L’opération «A table les cartables» et les outils qui l’accompagnent ont été développés pour mobiliser davantage les acteurs éducatifs et de santé et poursuivre ainsi la dynamique du forum.
La Coordination Education et Santé (Cordes asbl) a reçu un double mandat dans le cadre de cette opération: d’une part, la réalisation, l’édition et la coordination de la diffusion d’outils (brochure et affiche reproduisant la charte «A l’école d’une alimentation saine») et d’autre part, l’organisation et la coordination de visites (2) de personnes ressources de son équipe pour soutenir les écoles adhérentes dans leur démarche de construction d’un plan d’action.
En janvier 2004, à la demande des deux cabinets ministériels, elle a évalué la couverture de l’opération en termes d’écoles touchées, de partenaires impliqués et d’outils diffusés. Au niveau qualitatif, la visite réalisée dans la majorité des écoles adhérentes (79 sur 96) a permis de relever des indicateurs de mobilisation sur des thématiques liées à la charte.
Les nombreux contacts et rencontres avec les acteurs et partenaires des écoles ont permis de relever quelques éléments facilitateurs et quelques obstacles dans l’adhésion des écoles et du développement de leur plan d’action dont il sera question plus loin.
Pour rappel, la brochure très largement diffusée pendant toute la durée de l’opération entre 2001 et 2004 et intitulée elle aussi «A l’école d’une alimentation saine» (nous l’appelons brochure ‘charte’ pour faire plus court) suggérait une série d’étapes marquant la dynamique participative du projet: le point de départ étant d’adhérer après avoir débattu de la charte et des priorités d’action, il était proposé ensuite aux écoles:

  • de faire le point de la situation de l’école à propos de la thématique choisie;
  • de discuter et d’élaborer un plan d’action avec les élèves;
  • de profiter, si nécessaire, de la visite de la personne ressource de la Coordination;
  • de solliciter si besoin l’appui technique gratuit d’une diététicienne (asbl Euralisa) ou méthodologique (CLPS, acteurs provinciaux et locaux…);
  • de développer enfin des actions en s’efforçant de faire des liens entre elles.

L’adhésion des écoles se concrétisait par l’envoi à la Cellule «A table les cartables», mise en place au niveau des deux cabinets, d’un bulletin d’adhésion signé par les membres du Conseil de participation et faisant mention de la thématique choisie, des classes participantes et de la personne de référence pour les contacts ultérieurs. Les Ministres y apposaient leur signature et le renvoyaient ensuite aux écoles avec un courrier encourageant leur initiative.
L’information concernant les écoles adhérentes était ensuite transmise à la Coordination Education et Santé chargée du suivi de l’opération avec l’organisation d’une visite aux écoles adhérentes.
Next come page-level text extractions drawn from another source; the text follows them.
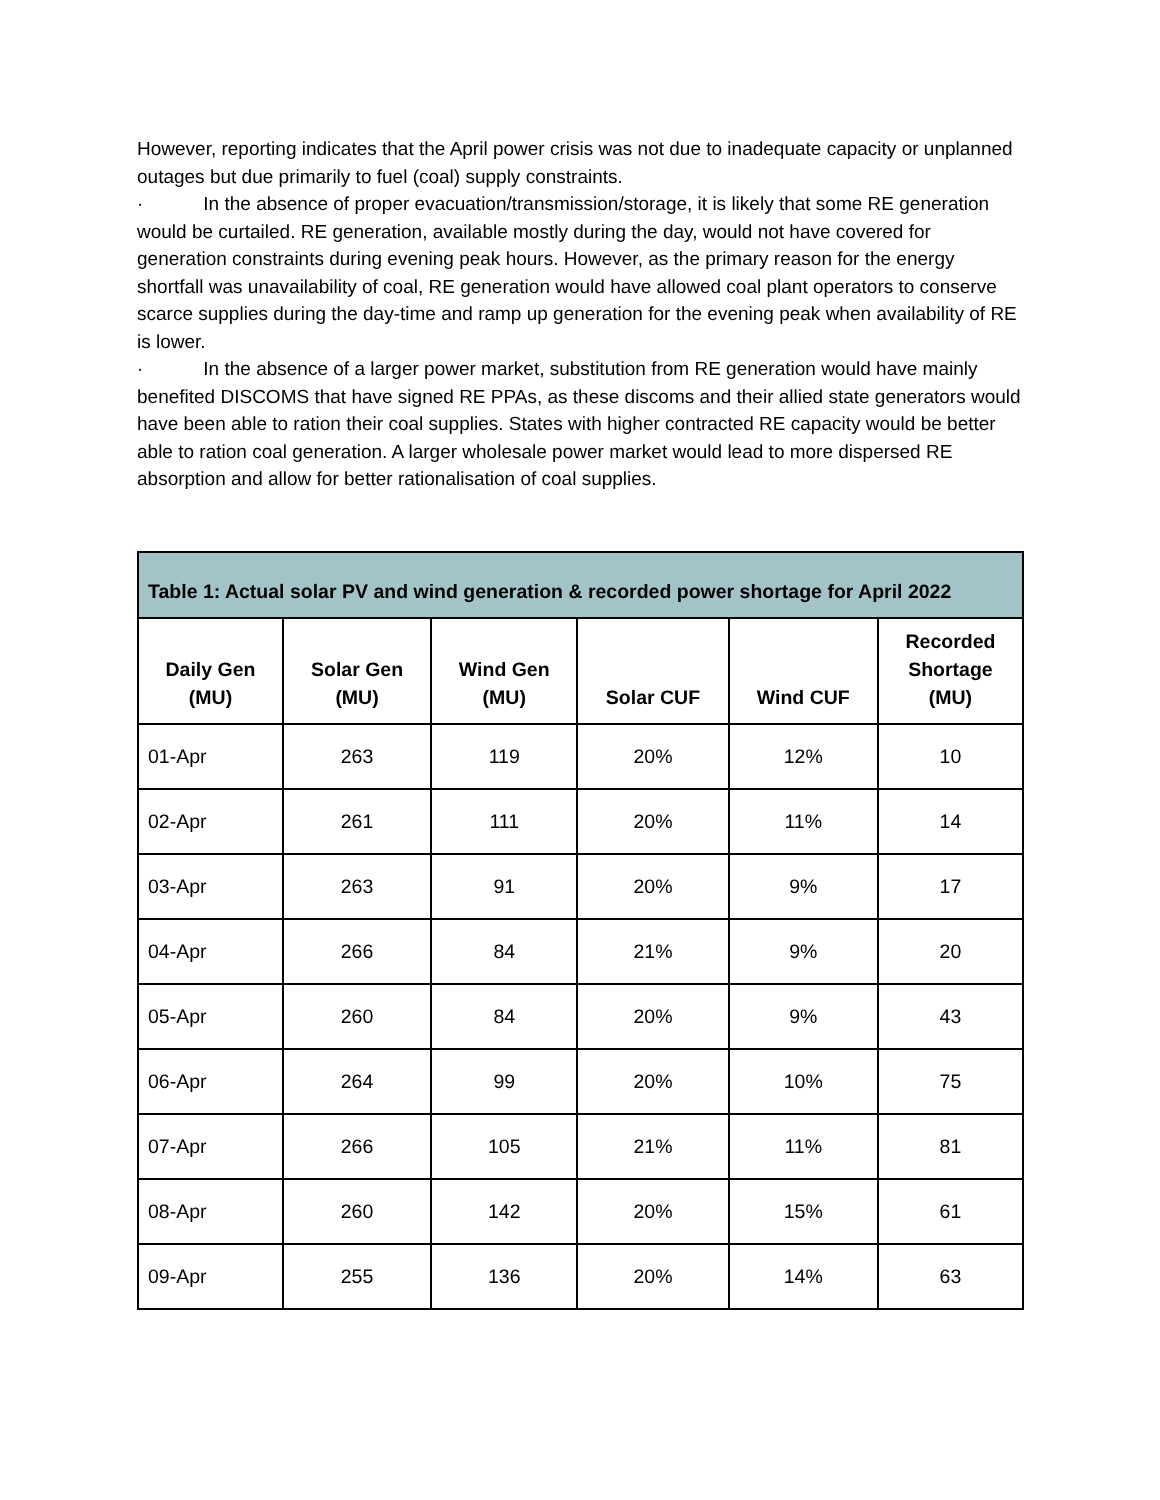However, reporting indicates that the April power crisis was not due to inadequate capacity or unplanned outages but due primarily to fuel (coal) supply constraints.
· In the absence of proper evacuation/transmission/storage, it is likely that some RE generation would be curtailed. RE generation, available mostly during the day, would not have covered for generation constraints during evening peak hours. However, as the primary reason for the energy shortfall was unavailability of coal, RE generation would have allowed coal plant operators to conserve scarce supplies during the day-time and ramp up generation for the evening peak when availability of RE is lower.
· In the absence of a larger power market, substitution from RE generation would have mainly benefited DISCOMS that have signed RE PPAs, as these discoms and their allied state generators would have been able to ration their coal supplies. States with higher contracted RE capacity would be better able to ration coal generation. A larger wholesale power market would lead to more dispersed RE absorption and allow for better rationalisation of coal supplies.
| Table 1: Actual solar PV and wind generation & recorded power shortage for April 2022 | | | | | |
| --- | --- | --- | --- | --- | --- |
| Daily Gen (MU) | Solar Gen (MU) | Wind Gen (MU) | Solar CUF | Wind CUF | Recorded Shortage (MU) |
| 01-Apr | 263 | 119 | 20% | 12% | 10 |
| 02-Apr | 261 | 111 | 20% | 11% | 14 |
| 03-Apr | 263 | 91 | 20% | 9% | 17 |
| 04-Apr | 266 | 84 | 21% | 9% | 20 |
| 05-Apr | 260 | 84 | 20% | 9% | 43 |
| 06-Apr | 264 | 99 | 20% | 10% | 75 |
| 07-Apr | 266 | 105 | 21% | 11% | 81 |
| 08-Apr | 260 | 142 | 20% | 15% | 61 |
| 09-Apr | 255 | 136 | 20% | 14% | 63 |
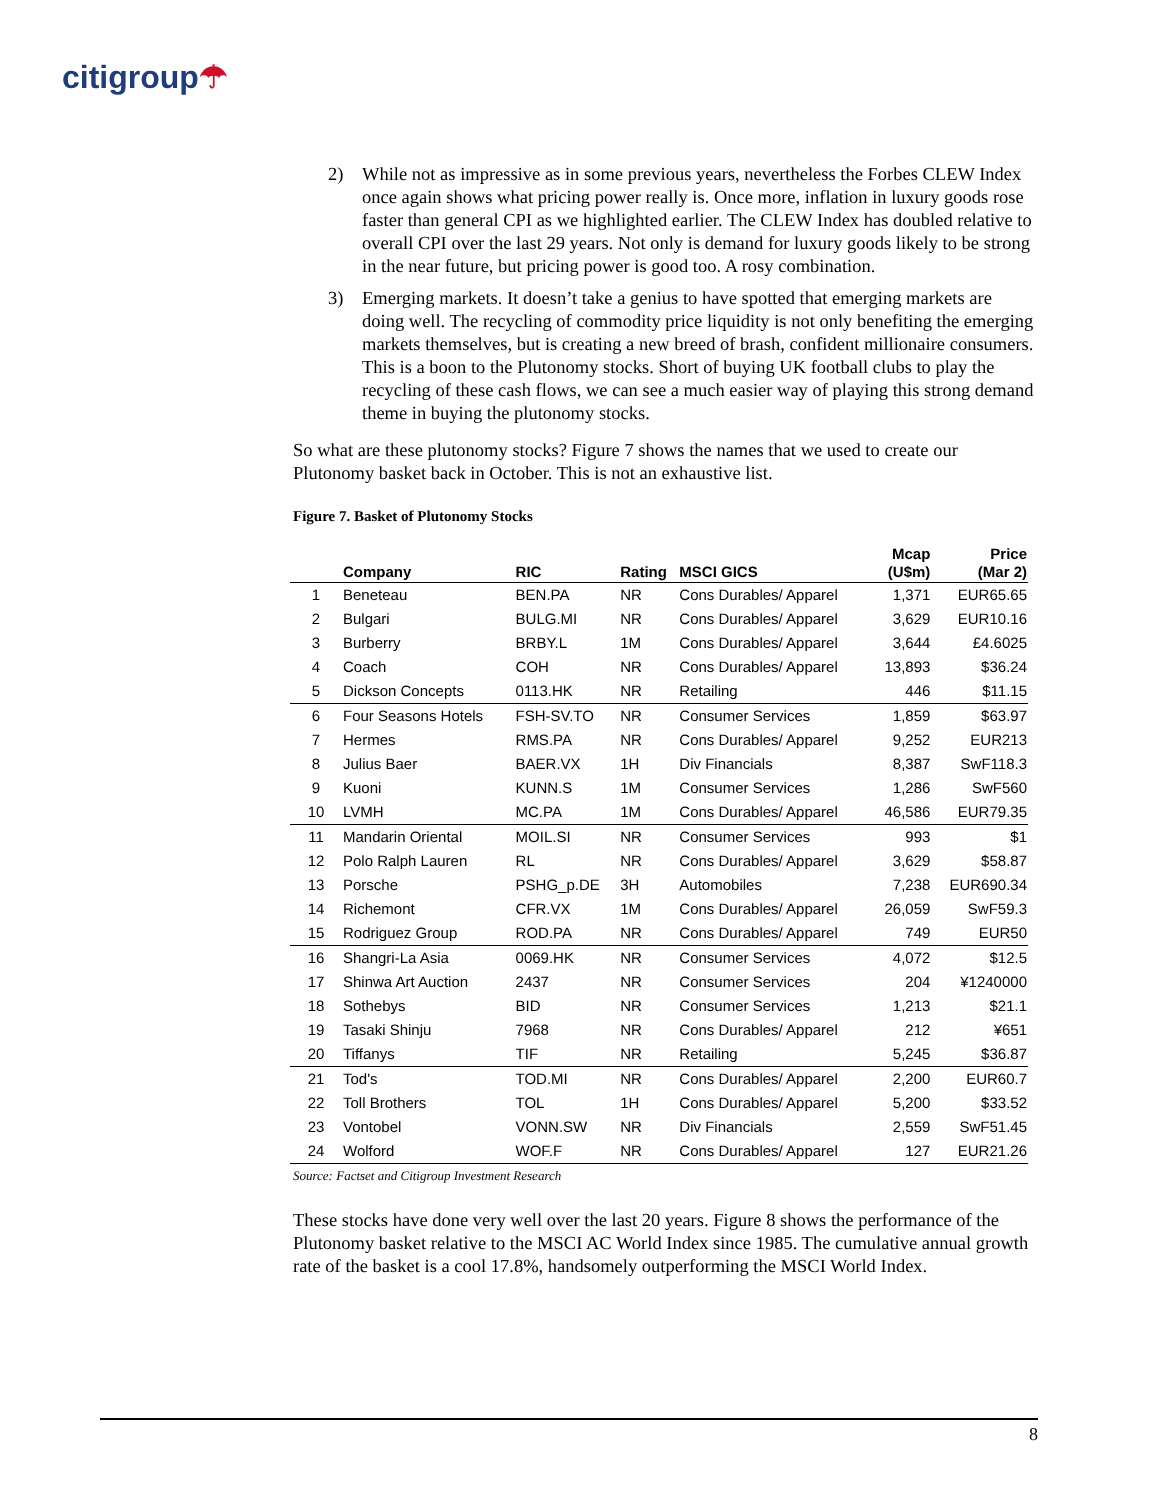citigroup☂
2) While not as impressive as in some previous years, nevertheless the Forbes CLEW Index once again shows what pricing power really is. Once more, inflation in luxury goods rose faster than general CPI as we highlighted earlier. The CLEW Index has doubled relative to overall CPI over the last 29 years. Not only is demand for luxury goods likely to be strong in the near future, but pricing power is good too. A rosy combination.
3) Emerging markets. It doesn’t take a genius to have spotted that emerging markets are doing well. The recycling of commodity price liquidity is not only benefiting the emerging markets themselves, but is creating a new breed of brash, confident millionaire consumers. This is a boon to the Plutonomy stocks. Short of buying UK football clubs to play the recycling of these cash flows, we can see a much easier way of playing this strong demand theme in buying the plutonomy stocks.
So what are these plutonomy stocks? Figure 7 shows the names that we used to create our Plutonomy basket back in October. This is not an exhaustive list.
Figure 7. Basket of Plutonomy Stocks
| | Company | RIC | Rating | MSCI GICS | Mcap (U$m) | Price (Mar 2) |
| --- | --- | --- | --- | --- | --- | --- |
| 1 | Beneteau | BEN.PA | NR | Cons Durables/ Apparel | 1,371 | EUR65.65 |
| 2 | Bulgari | BULG.MI | NR | Cons Durables/ Apparel | 3,629 | EUR10.16 |
| 3 | Burberry | BRBY.L | 1M | Cons Durables/ Apparel | 3,644 | £4.6025 |
| 4 | Coach | COH | NR | Cons Durables/ Apparel | 13,893 | $36.24 |
| 5 | Dickson Concepts | 0113.HK | NR | Retailing | 446 | $11.15 |
| 6 | Four Seasons Hotels | FSH-SV.TO | NR | Consumer Services | 1,859 | $63.97 |
| 7 | Hermes | RMS.PA | NR | Cons Durables/ Apparel | 9,252 | EUR213 |
| 8 | Julius Baer | BAER.VX | 1H | Div Financials | 8,387 | SwF118.3 |
| 9 | Kuoni | KUNN.S | 1M | Consumer Services | 1,286 | SwF560 |
| 10 | LVMH | MC.PA | 1M | Cons Durables/ Apparel | 46,586 | EUR79.35 |
| 11 | Mandarin Oriental | MOIL.SI | NR | Consumer Services | 993 | $1 |
| 12 | Polo Ralph Lauren | RL | NR | Cons Durables/ Apparel | 3,629 | $58.87 |
| 13 | Porsche | PSHG_p.DE | 3H | Automobiles | 7,238 | EUR690.34 |
| 14 | Richemont | CFR.VX | 1M | Cons Durables/ Apparel | 26,059 | SwF59.3 |
| 15 | Rodriguez Group | ROD.PA | NR | Cons Durables/ Apparel | 749 | EUR50 |
| 16 | Shangri-La Asia | 0069.HK | NR | Consumer Services | 4,072 | $12.5 |
| 17 | Shinwa Art Auction | 2437 | NR | Consumer Services | 204 | ¥1240000 |
| 18 | Sothebys | BID | NR | Consumer Services | 1,213 | $21.1 |
| 19 | Tasaki Shinju | 7968 | NR | Cons Durables/ Apparel | 212 | ¥651 |
| 20 | Tiffanys | TIF | NR | Retailing | 5,245 | $36.87 |
| 21 | Tod's | TOD.MI | NR | Cons Durables/ Apparel | 2,200 | EUR60.7 |
| 22 | Toll Brothers | TOL | 1H | Cons Durables/ Apparel | 5,200 | $33.52 |
| 23 | Vontobel | VONN.SW | NR | Div Financials | 2,559 | SwF51.45 |
| 24 | Wolford | WOF.F | NR | Cons Durables/ Apparel | 127 | EUR21.26 |
Source: Factset and Citigroup Investment Research
These stocks have done very well over the last 20 years. Figure 8 shows the performance of the Plutonomy basket relative to the MSCI AC World Index since 1985. The cumulative annual growth rate of the basket is a cool 17.8%, handsomely outperforming the MSCI World Index.
8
Des délais de transmission parfois longs ont creusé les écarts entre la date d’adhésion et la date de la visite: ils ont sans doute freiné quelque peu les écoles dans la concrétisation de leur adhésion ou l’élaboration de leur plan d’action.
Des outils et des ressources locales étaient néanmoins présentés dans la brochure «charte», valorisant ce qui existe déjà en Communauté française. De même, le site atablecartable.be géré par la Cellule ministérielle a mis la liste des écoles adhérentes et leurs coordonnées à la disposition de tout un chacun, intervenant ou partenaire potentiel, leur permettant ainsi de faire valoir leurs outils ou de prendre contact directement avec les écoles adhérentes.
L’opération était destinée à 1800 écoles fondamentales, soit 2 781 implantations, ce qui représente une population totale de près de 465.000 élèves.
Nous détaillons maintenant les dimensions mesurées par l’évaluation, à savoir la diffusion, l’adhésion des écoles, les mobilisations obtenues, les actions, le niveau d’implication des acteurs (essentiel dans une démarche de promotion de la santé digne de ce nom), la cohérence du projet, pour finir par trois recommandations.

La diffusion

La promotion de l’opération s’est déroulée par diverses voies (presse, courriers, sensibilisations, stands…). Les outils produits (brochure et affiche «charte», cahier technique «Pour une alimentation saine à l’école fondamentale», feuillet «parents» ) ont été largement diffusés dans le milieu scolaire, éducatif, dans les secteurs concernés et auprès des acteurs et décideurs locaux. Cette stratégie de diffusion visait à susciter une large concertation autour des principes contenus dans la charte et à inviter les écoles fondamentales et leurs partenaires à les mettre en pratique.

Diffusion systématique des outils de l’opération «A table les cartables»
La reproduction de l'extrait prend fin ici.